Populistisch anti-populisme

Burgerschapsonderwijs, in mijn ogen bijzonder dat dit een ‘vak’ op school is. Is immers het doel van het onderwijs niet om onze kinderen de bagage te geven om samen met anderen hun weg te kunnen vinden in onze democratische samenleving? Om volwaardig, autonome denkende burger te zijn van die samenleving en is het totale curriculum daar niet opgericht? Wellicht zie ik het verkeerd en is het doel een middel geworden? Over de invulling van dat middel wordt gediscussieerd.

populistisch anti-populisme

Illustratie: Tja burgerschap wat is dat nou?

Bij Joop houdt bestuurskundige Dave Ensberg-Kleijkers een pleidooi om populisme te integreren in het burgerschapsonderwijs, door te: “investeren in een positief schoolklimaat, waar geen ruimte is voor angst als zuurstof voor gestold onbehagen of schools populisme, is de basis voor het leerlingen laten leren over populisme en hen te vormen als waardengedreven burgers. … ik pleit niet voor de bestrijding van politiek populisme an sich, maar ik pleit voor het bestrijden van onwetendheid en angst als drager voor waardeloos populisme en juist voor het investeren in waardevol burgerschap.” Wat zie als je wat dieper over dit pleidooi nadenkt?

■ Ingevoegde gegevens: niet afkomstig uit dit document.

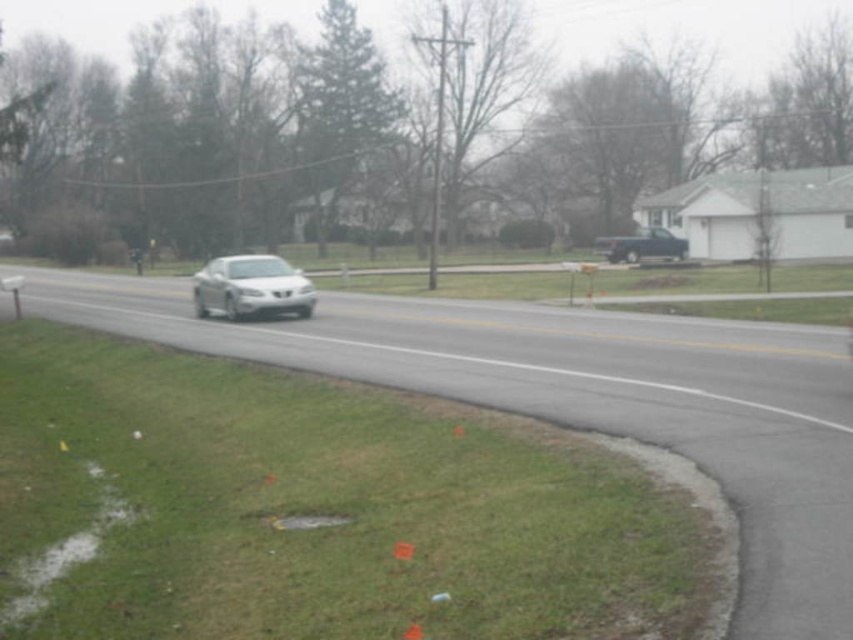
You need to park a car that is 1.8 meters wide in this suburban street scene. The satin silver sedan at center is currently occupying the road. Can the metallic blue truck at right fit in the space between the sedan and the curb on the right side?

The satin silver sedan at center is wider than the metallic blue truck at right. Since the sedan is taking up more space, there might not be enough room for the truck between the sedan and the curb. However, without knowing the exact width of the road, it is difficult to determine if the space is sufficient.

You are standing at point A located at coordinates point A at (x=251, y=284). You need to walk to point B, which is 24.94 meters away. Considering the suburban street scene described, is there a clear path between these two points without obstacles?

Yes, there is a clear path between point A at (x=251, y=284) and point B since the suburban street scene has an asphalt road with a yellow dividing line and no mentioned obstacles between them. The distance of 24.94 meters can be traversed safely.

You are a delivery driver who needs to pass through the area shown in the image. Your delivery van is 20 feet long. There is a satin silver sedan at center and a metallic blue truck at right. Can you safely maneuver your van between them without hitting either vehicle?

The satin silver sedan at center and metallic blue truck at right are 86.01 feet apart from each other. Since your delivery van is only 20 feet long, there is sufficient space between them to safely maneuver without collision.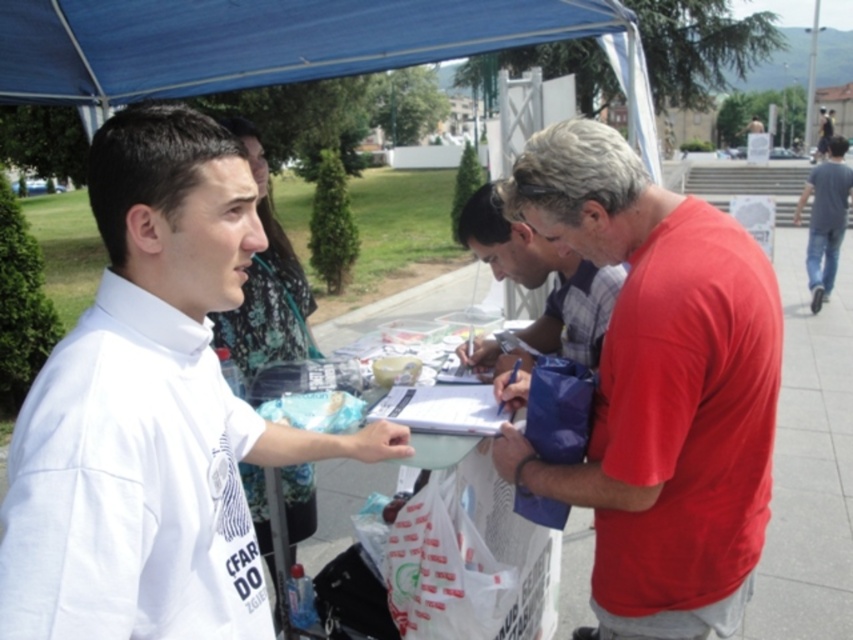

Als ik de eerste zin lees, dan zijn er scholen die investeren in een negatief schoolklimaat, waar ruimte is voor angst en schools populisme. Wat ik me bij dat laatste moet voorstellen, wordt niet duidelijk uit het pleidooi Ensberg-Kleijkers. Zouden er werkelijk scholen zijn die investeren in een ‘negatief schoolklimaat’ een klimaat waar angst heerst. Angst voor gestold onbehagen?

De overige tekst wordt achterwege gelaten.